I wasn't able to reproduce the issue, and as of the code, when an error occurs the loop continues creating a new watcher for the resource at the apiserver.

However, the issue that you mention can happen if reaching the apiserver fails at the first try, which seems to be the issue you are hitting.

I'm not sure what is the take of beats or metricbeat in this case.

It looks like metricbeat try not to exit if it can cope with whatever issue, unless it is a wrong formated config, or elasticsearch/kibana non reachable.
On kubernetes autodiscover it looks like if it fails the first time to do the initial sync it will fail and wont retry. Once the initial sync is done, the watch loop will be error tolerant as it will respawn a new watcher.

@exekias do you know yourself, or know who to ask if this is the intended behaviour?

odacremolbap on 31 Jul 2019

I would say that's the right behavior? If we cannot connect to API server in the first try this may be a missconfiguration, We could keep retrying at the risk of the user not noticing about the issue.

In the other hand, if config is good but the API server is down for whatever reason, the beat will die. But it will probably be rescheduled until connection works?

exekias on 31 Jul 2019

not sure if I follow.
If current behaviour is the right one, be aware that #13051 is changing it (I was testing it when it got merged)

Anycase, @rickardp as of the referenced merge your problems should be solved, it should be shipped at the next release.

odacremolbap on 31 Jul 2019

You are right! I think we can close this then

exekias on 31 Jul 2019

Yes, this happened when it couldn't contact the API server the first time. I did not observe what happened when it was successful and later failed, but it is indeed possible it recovers in that case.

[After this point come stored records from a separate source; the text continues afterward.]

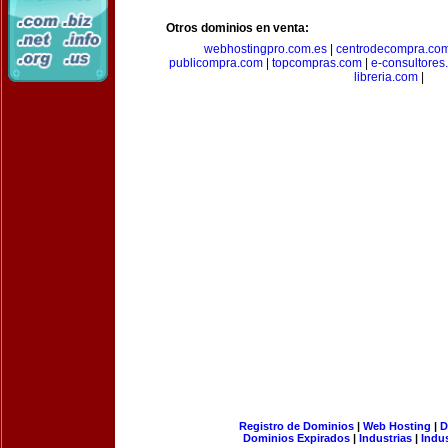
Otros dominios en venta:
webhostingpro.com.es
|
centrodecompra.co
publicompra.com
|
topcompras.com
|
e-consultores
libreria.com
|
Registro de Dominios
|
Web Hosting
|
D
Dominios Expirados
|
Industrias
|
Indu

Good to hear it's solved then! A full restart of the nodes took care of the i/o timeout issue. The joy of Azure AKS :/

rickardp on 31 Jul 2019

👍1

Can I suggest an exponential backoff? That seems to be the strategy with connection failures to elasticsearch.

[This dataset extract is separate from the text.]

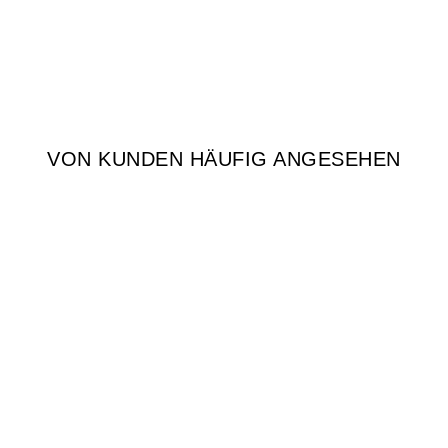
VON KUNDEN HÄUFIG ANGESEHEN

prestonvanloon on 1 Oct 2019

❤1 👍1

Hi @prestonvanloon,

Thanks for the input, we updated the behavior by moving the official k8s client here: https://github.com/elastic/beats/pull/13051, we do a lazy start now so any temporal error should make the client retry, with the backoff.

exekias on 2 Oct 2019

@exekias I am seeing the same behavior as @prestonvanloon when using filebeat 7.4 with Istio. Filebeat starts before the side car and the k8s client never recovers. As a result I never get any of the kubernetes meta data with the container logs. I overroad the entry point to the filebeat DaemonSet prefixing a short sleep which allowed for the client to start successfully.
- command: ["/bin/sh", "-c"] args: - sleep 10s; /usr/local/bin/docker-entrypoint -e -E http.enabled=true;
Do you have any better suggestions to workaround this issue? Is the fix describe in version 7.4.1?